Oil-fired power plants have all but disappeared in the United States, but oil (mostly diesel fuel and gasoline) powers nearly all our transportation. More than 60 percent of the oil consumed in the United States is now imported. Demand for petroleum will soon exceed world production capacity and at that point the price of fuel will start to rise dramatically. We should be asking ourselves how we will cope with gas prices as they rise from $2.50 to $5 to $10 per gallon and keep rising.
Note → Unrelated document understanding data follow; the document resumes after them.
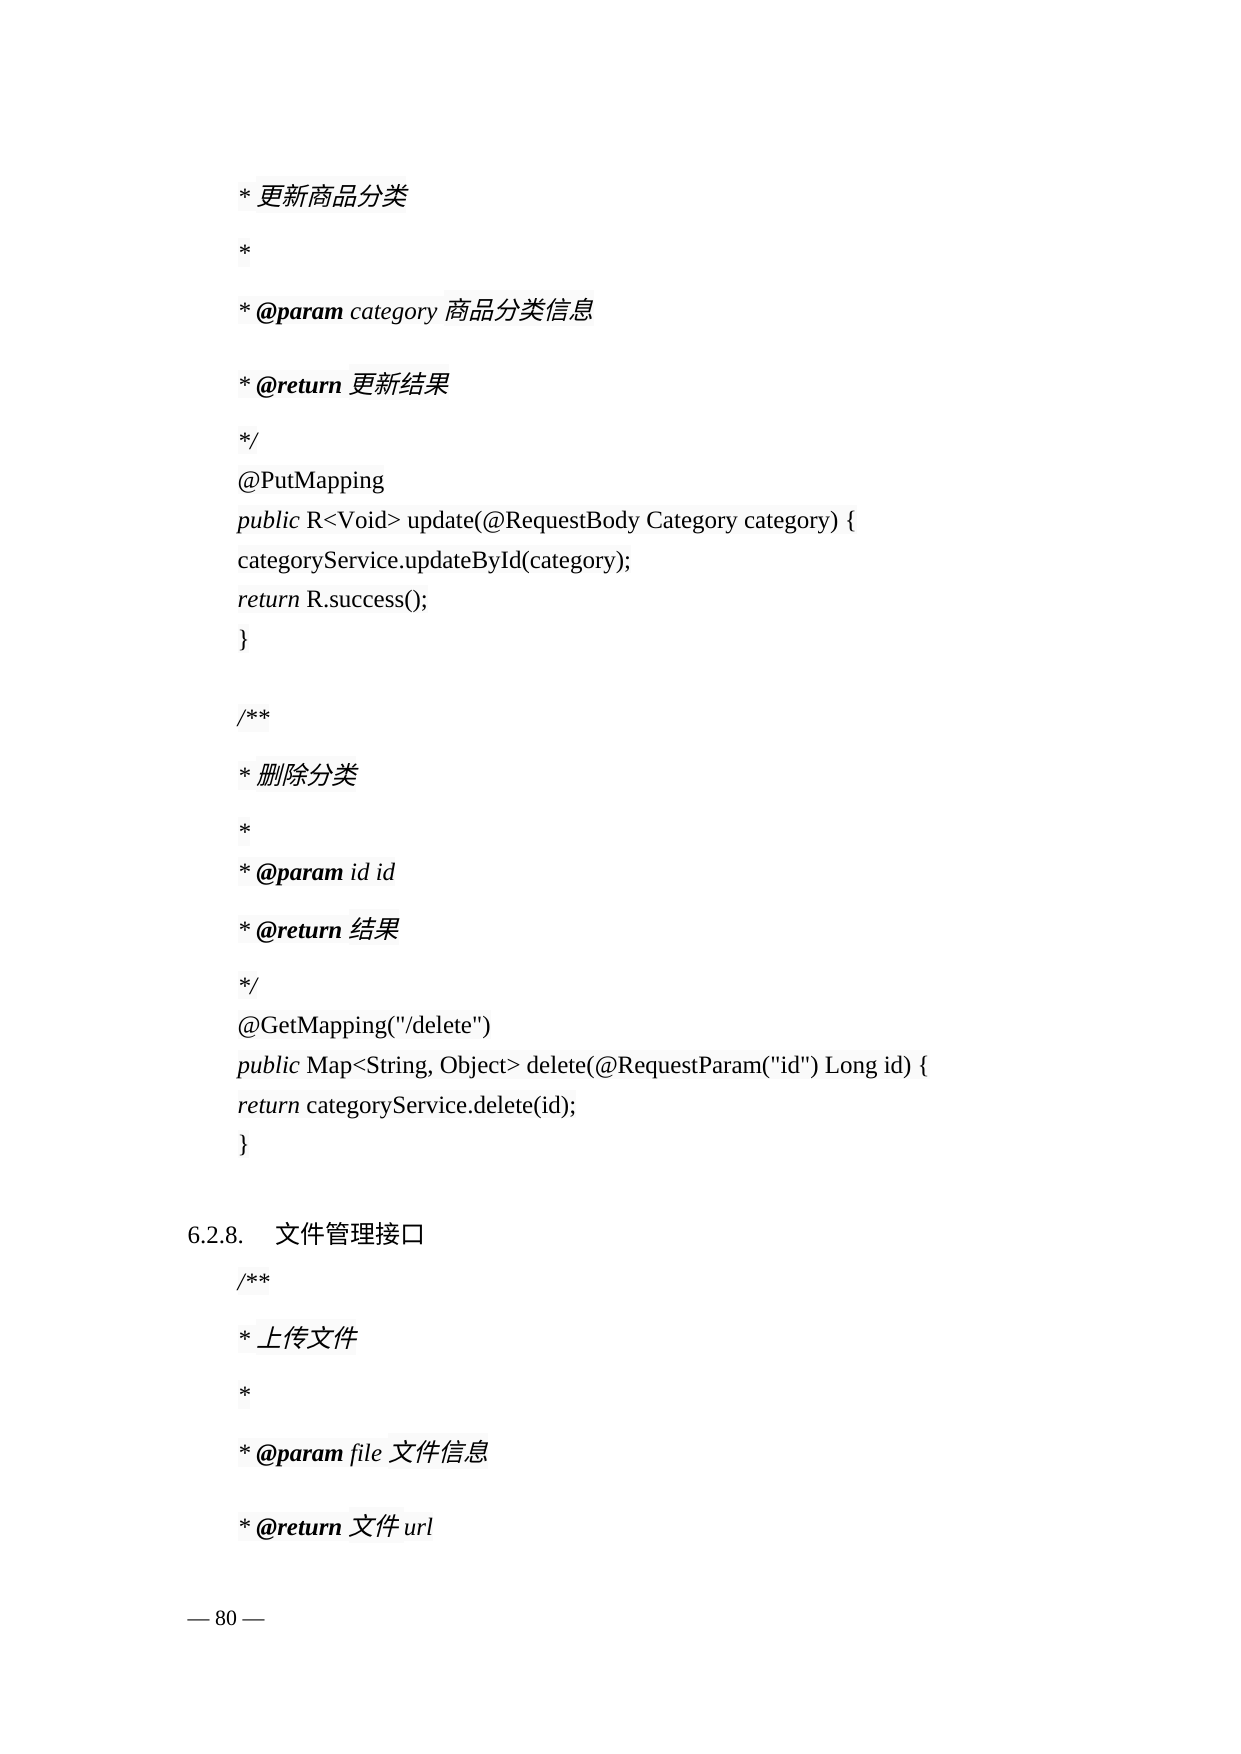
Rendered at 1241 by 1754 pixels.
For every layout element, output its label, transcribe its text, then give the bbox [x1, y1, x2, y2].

text * @return 更新结果 [187, 350, 1053, 415]
text * @param file 文件信息 [187, 1418, 1053, 1483]
text * @return 文件url [187, 1492, 1053, 1557]
text /** [187, 702, 1053, 734]
text */ [187, 424, 1053, 456]
text return R.success(); [187, 583, 1053, 615]
subtitle 文件管理接口 [187, 1200, 1053, 1265]
text * @param id id [187, 855, 1053, 888]
text * @param category 商品分类信息 [187, 276, 1053, 341]
text return categoryService.delete(id); [187, 1088, 1053, 1120]
text public Map<String, Object> delete(@RequestParam("id") Long id) { [187, 1048, 1053, 1081]
text * 上传文件 [187, 1304, 1053, 1369]
text public R<Void> update(@RequestBody Category category) { [187, 503, 1053, 536]
text * @return 结果 [187, 895, 1053, 960]
text } [187, 622, 1053, 655]
text */ [187, 969, 1053, 1001]
text * [187, 236, 1053, 268]
text categoryService.updateById(category); [187, 543, 1053, 575]
text * 删除分类 [187, 741, 1053, 806]
text /** [187, 1265, 1053, 1297]
text * [187, 1378, 1053, 1411]
text * [187, 815, 1053, 848]
text @GetMapping("/delete") [187, 1008, 1053, 1041]
text } [187, 1128, 1053, 1160]
text * 更新商品分类 [187, 162, 1053, 227]
text @PutMapping [187, 463, 1053, 496]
It’s hard to imagine the hardship that will be faced by countries that remain addicted to oil, and even harder to imagine the suffering in countries that have oil, but do not have the strength to protect their resources or themselves.
Now consider that the entire recoverable world oil reserve is equivalent to the solar energy that strikes the Earth in one day.
Biofuels and Hydrogen
Before we explore the solar-electric future let’s discuss biofuels and hydrogen as other possible alternatives. Although both have received a lot of good press, I believe neither are viable solutions for our future energy needs.
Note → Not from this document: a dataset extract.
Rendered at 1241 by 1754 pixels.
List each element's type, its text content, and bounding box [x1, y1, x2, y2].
Waste oil and biomass can make good transition fuels but unless human population growth slows, we will need all existing agricultural land to grow food. There are already many examples of food crop land that is being used to create ethanol to power SUVs and other flex-fuel vehicles. The cost of tortillas has quadrupled in Mexico in the last year because of rising demand for corn to make ethanol. If we let demand for biofuels increase, the impact on the world’s poor will be much more severe.
According to some studies, it takes 1,000 gallons of water and more than a gallon equivalent of fossil fuel to produce 1 gallon of corn ethanol. Finally, consider that biofuels just aren’t very efficient. When you do the math, the overall efficiency of biomass used as transportation fuel, from sun to wheel, is about 0.01 percent to 0.05 percent. In contrast, the overall efficiency of using solar panels to charge electric vehicles from sun to wheel is 3 percent to 20 percent. This means that solar-charged electric vehicles are from 60 to 2,000 times more efficient than vehicles burning ethanol or biodiesel. Which solution makes more sense?